Road Runner, Wile E. Coyote
Wile E. Coyote (also known simply as "The Coyote") and the Road Runner are cartoon characters from a series of Looney Tunes and Merrie Melodies cartoons, created by Chuck Jones in 1949 for Warner Brothers. more...
Chuck Jones based the films on a Mark Twain book called Roughing It, in which Twain noted that coyotes are starving and hungry and would chase a roadrunner.
Chuck Jones once said of his most famous protagonist and antagonist that "Wile E. is my reality, Bugs Bunny is my goal." He originally created the Road Runner cartoons as a parody of traditional "cat and mouse" cartoons (such as Tom and Jerry) which were increasingly popular at the time. The cartoons' Southwestern setting also mirrors the setting of the Krazy Kat comics, by George Herriman.

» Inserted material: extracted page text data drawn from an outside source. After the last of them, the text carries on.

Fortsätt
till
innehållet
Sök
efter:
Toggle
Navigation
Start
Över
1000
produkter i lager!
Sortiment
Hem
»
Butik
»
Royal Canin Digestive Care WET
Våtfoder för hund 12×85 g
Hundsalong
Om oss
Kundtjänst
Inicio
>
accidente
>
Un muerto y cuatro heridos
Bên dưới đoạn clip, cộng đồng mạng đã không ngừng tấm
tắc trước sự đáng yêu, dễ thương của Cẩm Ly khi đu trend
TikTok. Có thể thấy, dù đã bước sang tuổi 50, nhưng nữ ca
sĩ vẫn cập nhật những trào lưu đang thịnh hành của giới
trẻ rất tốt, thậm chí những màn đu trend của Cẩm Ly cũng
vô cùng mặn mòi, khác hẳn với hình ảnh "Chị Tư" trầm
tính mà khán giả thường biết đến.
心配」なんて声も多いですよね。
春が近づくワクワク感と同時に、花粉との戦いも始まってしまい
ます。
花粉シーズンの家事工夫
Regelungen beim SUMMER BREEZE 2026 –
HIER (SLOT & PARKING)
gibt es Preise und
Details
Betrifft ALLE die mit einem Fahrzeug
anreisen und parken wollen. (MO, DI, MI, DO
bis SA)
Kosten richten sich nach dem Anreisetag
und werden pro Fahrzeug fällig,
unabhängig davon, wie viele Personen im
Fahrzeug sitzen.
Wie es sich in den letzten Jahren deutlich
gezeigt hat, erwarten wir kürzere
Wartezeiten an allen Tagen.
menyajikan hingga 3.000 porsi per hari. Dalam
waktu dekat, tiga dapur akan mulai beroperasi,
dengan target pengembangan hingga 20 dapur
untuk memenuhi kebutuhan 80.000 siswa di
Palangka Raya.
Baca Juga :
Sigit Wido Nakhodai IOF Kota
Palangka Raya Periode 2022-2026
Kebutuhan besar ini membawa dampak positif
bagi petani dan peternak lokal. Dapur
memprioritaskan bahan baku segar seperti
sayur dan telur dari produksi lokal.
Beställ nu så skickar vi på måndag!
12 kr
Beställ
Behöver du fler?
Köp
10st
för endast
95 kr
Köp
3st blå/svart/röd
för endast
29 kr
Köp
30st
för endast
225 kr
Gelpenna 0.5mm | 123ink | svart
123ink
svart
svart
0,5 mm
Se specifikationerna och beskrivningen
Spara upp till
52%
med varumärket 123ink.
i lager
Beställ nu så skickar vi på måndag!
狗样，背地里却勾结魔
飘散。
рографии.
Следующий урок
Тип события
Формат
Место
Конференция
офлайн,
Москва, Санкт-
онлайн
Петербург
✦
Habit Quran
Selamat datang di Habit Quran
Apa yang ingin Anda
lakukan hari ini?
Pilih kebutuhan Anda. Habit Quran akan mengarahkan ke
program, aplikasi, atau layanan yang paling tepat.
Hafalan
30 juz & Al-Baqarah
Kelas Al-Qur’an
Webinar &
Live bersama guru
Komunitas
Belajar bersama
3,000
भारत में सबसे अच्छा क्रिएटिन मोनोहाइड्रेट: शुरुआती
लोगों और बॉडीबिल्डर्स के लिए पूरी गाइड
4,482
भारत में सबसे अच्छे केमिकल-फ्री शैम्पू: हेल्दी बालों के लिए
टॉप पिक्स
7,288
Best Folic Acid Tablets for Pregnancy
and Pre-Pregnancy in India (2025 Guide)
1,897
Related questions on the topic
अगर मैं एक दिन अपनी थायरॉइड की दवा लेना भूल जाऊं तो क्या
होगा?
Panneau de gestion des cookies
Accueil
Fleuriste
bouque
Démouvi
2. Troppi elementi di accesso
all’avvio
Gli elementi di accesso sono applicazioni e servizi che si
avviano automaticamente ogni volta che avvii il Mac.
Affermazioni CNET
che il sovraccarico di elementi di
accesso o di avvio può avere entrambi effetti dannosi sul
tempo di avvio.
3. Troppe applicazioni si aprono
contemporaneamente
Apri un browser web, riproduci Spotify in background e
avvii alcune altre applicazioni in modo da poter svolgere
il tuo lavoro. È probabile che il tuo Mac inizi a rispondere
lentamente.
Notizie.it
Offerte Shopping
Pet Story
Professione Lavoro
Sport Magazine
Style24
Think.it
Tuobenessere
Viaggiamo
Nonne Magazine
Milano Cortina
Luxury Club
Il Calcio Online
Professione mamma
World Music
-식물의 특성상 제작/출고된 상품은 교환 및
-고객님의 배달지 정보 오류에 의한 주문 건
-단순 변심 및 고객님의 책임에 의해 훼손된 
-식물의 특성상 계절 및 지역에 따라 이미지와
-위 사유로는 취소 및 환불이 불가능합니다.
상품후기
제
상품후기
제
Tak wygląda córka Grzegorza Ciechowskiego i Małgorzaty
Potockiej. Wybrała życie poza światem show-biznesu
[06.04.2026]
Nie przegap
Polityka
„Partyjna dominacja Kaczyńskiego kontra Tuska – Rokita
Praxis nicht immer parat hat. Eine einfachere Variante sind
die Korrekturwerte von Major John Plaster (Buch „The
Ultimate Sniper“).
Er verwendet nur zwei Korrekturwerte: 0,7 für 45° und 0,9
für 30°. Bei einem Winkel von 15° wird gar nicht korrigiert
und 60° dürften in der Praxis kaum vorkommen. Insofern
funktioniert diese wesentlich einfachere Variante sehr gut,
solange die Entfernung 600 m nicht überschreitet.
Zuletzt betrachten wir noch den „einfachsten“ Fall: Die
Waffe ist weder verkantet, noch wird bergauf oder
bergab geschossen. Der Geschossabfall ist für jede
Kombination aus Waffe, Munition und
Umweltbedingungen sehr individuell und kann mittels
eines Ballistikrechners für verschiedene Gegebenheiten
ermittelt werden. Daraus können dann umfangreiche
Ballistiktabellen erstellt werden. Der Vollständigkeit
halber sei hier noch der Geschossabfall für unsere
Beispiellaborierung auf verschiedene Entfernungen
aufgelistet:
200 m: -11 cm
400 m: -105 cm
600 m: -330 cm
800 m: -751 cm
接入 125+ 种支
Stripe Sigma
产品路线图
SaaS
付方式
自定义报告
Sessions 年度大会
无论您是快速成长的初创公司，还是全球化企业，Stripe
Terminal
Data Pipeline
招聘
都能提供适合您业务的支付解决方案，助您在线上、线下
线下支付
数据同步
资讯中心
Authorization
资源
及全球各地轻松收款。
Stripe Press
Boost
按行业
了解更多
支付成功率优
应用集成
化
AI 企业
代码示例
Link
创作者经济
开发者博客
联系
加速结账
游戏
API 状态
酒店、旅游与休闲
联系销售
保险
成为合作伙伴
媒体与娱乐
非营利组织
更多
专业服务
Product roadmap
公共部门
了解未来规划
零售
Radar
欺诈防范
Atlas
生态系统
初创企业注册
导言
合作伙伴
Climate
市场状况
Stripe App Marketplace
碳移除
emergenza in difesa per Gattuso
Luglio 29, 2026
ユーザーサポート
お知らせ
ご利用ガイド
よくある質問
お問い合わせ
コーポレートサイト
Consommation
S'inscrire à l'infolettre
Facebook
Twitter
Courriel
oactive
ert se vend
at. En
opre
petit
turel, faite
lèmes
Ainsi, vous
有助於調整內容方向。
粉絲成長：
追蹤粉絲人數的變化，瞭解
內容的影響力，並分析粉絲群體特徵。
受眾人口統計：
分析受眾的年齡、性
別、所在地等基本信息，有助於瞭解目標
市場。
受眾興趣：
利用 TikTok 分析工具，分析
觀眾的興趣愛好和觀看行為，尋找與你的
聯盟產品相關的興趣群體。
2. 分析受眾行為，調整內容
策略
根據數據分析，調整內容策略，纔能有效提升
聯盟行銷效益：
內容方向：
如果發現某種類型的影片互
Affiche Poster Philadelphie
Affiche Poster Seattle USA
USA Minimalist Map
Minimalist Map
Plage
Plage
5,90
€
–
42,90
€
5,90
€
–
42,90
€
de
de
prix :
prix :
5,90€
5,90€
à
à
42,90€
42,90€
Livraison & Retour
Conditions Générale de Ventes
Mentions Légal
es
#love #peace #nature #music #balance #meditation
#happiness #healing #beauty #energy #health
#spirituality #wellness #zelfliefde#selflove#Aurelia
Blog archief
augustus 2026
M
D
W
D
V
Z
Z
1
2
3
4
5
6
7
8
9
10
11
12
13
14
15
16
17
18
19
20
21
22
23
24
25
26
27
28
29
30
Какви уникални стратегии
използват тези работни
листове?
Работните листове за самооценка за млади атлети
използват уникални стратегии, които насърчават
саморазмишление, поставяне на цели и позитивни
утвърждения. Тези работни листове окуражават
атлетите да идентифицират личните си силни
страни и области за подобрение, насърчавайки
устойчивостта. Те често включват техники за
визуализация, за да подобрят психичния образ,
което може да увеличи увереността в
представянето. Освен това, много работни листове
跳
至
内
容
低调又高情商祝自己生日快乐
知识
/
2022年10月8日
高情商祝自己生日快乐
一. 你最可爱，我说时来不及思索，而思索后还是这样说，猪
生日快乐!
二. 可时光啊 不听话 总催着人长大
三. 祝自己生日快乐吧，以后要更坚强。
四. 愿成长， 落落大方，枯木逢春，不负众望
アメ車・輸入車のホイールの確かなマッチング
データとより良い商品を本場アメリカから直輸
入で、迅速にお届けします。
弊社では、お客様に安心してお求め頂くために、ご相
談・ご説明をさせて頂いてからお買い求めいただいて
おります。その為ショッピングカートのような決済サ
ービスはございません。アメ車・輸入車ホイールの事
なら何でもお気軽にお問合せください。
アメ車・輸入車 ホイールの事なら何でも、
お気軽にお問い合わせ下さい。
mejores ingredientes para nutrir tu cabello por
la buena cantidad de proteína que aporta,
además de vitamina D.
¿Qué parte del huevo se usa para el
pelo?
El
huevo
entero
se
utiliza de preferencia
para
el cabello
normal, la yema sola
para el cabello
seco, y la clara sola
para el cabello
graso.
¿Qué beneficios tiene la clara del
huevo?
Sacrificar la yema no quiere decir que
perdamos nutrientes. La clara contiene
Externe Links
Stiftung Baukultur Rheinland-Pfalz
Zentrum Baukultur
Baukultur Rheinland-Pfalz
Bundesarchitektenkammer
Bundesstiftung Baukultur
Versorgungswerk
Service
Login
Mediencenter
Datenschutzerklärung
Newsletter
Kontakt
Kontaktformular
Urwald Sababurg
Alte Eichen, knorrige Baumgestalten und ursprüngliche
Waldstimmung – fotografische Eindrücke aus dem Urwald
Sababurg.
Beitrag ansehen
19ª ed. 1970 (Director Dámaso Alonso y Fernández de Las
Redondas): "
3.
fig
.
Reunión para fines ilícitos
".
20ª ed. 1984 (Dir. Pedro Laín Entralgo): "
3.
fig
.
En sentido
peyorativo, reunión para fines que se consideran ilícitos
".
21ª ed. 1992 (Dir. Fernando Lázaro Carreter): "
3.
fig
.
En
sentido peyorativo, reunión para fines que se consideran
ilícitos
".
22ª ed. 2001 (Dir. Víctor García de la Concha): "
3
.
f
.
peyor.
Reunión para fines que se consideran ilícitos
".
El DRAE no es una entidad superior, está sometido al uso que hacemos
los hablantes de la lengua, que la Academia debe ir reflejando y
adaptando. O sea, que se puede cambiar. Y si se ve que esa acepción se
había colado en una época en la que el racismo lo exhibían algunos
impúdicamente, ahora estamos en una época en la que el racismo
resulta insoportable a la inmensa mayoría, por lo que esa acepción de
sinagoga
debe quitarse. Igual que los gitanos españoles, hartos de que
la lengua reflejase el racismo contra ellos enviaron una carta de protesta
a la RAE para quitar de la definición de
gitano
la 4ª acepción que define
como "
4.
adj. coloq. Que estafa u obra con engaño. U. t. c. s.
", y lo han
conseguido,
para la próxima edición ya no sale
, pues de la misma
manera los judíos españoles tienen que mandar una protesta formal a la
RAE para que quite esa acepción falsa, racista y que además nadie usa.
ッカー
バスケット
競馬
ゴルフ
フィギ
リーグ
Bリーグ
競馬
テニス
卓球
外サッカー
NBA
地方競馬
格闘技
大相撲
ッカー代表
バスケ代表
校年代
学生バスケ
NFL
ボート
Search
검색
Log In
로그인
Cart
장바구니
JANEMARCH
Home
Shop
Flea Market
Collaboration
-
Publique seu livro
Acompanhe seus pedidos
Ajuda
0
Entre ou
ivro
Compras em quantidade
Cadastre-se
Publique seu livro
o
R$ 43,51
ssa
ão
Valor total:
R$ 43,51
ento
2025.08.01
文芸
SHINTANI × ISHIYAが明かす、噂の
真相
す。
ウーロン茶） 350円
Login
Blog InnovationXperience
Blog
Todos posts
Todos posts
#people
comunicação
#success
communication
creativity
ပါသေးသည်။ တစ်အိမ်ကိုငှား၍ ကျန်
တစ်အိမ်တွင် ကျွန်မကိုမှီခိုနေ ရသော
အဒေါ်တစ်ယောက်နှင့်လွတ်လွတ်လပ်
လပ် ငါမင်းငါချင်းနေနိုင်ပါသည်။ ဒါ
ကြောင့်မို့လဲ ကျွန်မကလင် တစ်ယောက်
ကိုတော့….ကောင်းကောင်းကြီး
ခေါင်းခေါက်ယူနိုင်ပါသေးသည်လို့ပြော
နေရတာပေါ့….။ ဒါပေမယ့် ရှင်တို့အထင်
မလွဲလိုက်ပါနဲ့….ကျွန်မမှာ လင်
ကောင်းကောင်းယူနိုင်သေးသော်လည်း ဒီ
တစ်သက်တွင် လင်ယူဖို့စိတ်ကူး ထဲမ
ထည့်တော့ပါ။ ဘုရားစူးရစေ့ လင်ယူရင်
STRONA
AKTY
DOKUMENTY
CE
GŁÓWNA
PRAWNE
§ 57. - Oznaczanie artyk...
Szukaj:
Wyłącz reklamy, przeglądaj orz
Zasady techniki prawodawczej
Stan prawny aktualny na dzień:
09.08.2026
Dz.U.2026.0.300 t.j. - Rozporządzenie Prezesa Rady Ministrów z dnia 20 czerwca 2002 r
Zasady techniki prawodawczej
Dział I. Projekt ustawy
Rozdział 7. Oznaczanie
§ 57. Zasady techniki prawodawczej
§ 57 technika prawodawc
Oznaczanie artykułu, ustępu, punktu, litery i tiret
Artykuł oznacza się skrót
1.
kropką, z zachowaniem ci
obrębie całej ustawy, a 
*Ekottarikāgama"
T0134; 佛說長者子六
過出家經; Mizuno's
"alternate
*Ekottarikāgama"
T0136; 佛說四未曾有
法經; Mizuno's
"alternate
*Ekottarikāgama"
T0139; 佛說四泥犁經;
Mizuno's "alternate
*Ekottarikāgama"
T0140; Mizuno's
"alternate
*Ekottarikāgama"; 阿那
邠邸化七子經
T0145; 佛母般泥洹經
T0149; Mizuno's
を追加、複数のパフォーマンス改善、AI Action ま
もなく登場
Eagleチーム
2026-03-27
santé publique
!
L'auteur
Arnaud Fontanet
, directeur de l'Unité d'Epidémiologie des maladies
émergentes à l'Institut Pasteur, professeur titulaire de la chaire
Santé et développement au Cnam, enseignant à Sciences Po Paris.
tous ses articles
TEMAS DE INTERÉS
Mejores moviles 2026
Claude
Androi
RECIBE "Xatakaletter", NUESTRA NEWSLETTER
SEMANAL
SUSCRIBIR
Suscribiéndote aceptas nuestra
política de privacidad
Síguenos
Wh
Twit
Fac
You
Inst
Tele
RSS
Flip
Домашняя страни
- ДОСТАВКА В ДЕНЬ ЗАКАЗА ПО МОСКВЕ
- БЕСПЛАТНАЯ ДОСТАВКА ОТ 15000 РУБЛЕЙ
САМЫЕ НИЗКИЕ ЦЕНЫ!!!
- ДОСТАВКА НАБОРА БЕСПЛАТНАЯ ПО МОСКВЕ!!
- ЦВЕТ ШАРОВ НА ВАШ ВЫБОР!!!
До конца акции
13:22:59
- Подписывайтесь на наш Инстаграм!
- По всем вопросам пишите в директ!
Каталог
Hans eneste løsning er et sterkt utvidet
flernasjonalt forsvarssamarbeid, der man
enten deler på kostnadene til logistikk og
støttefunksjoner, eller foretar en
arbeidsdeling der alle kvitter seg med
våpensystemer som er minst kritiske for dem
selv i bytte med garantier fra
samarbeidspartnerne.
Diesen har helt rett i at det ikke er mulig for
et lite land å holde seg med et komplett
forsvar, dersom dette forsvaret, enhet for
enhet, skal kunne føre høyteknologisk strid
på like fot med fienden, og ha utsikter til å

The Road Runner was voiced by Paul Julian, who worked as a background painter for Friz Freleng's unit.
Premise
The Road Runner shorts are very simple in their premise: the Road Runner, a flightless cartoon bird (loosely based on a real bird, the Greater Roadrunner), is chased down the highways of the Southwestern United States by a hungry coyote, named Wile E. Coyote (a pun on "wily coyote"). Despite numerous clever attempts, the coyote never catches or kills the Road Runner. (Although The Solid Tin Coyote does nab the roadrunner, he throws the coyote into his cavernous mouth following the "EAT, STUPID" command, and in Soup or Sonic, after running in and out of pipes that would magically resize the pair, the coyote is getting ready to eat the Road Runner, when he suddenly realizes that he is miniature and his prey is gigantic, to which he then looks at the camera and holds up the signs "All right, wise guys, you always wanted me to catch him - now what do I do?") All of his elaborate schemes end up injuring himself in humorous instances of highly exaggerated cartoon slapstick violence.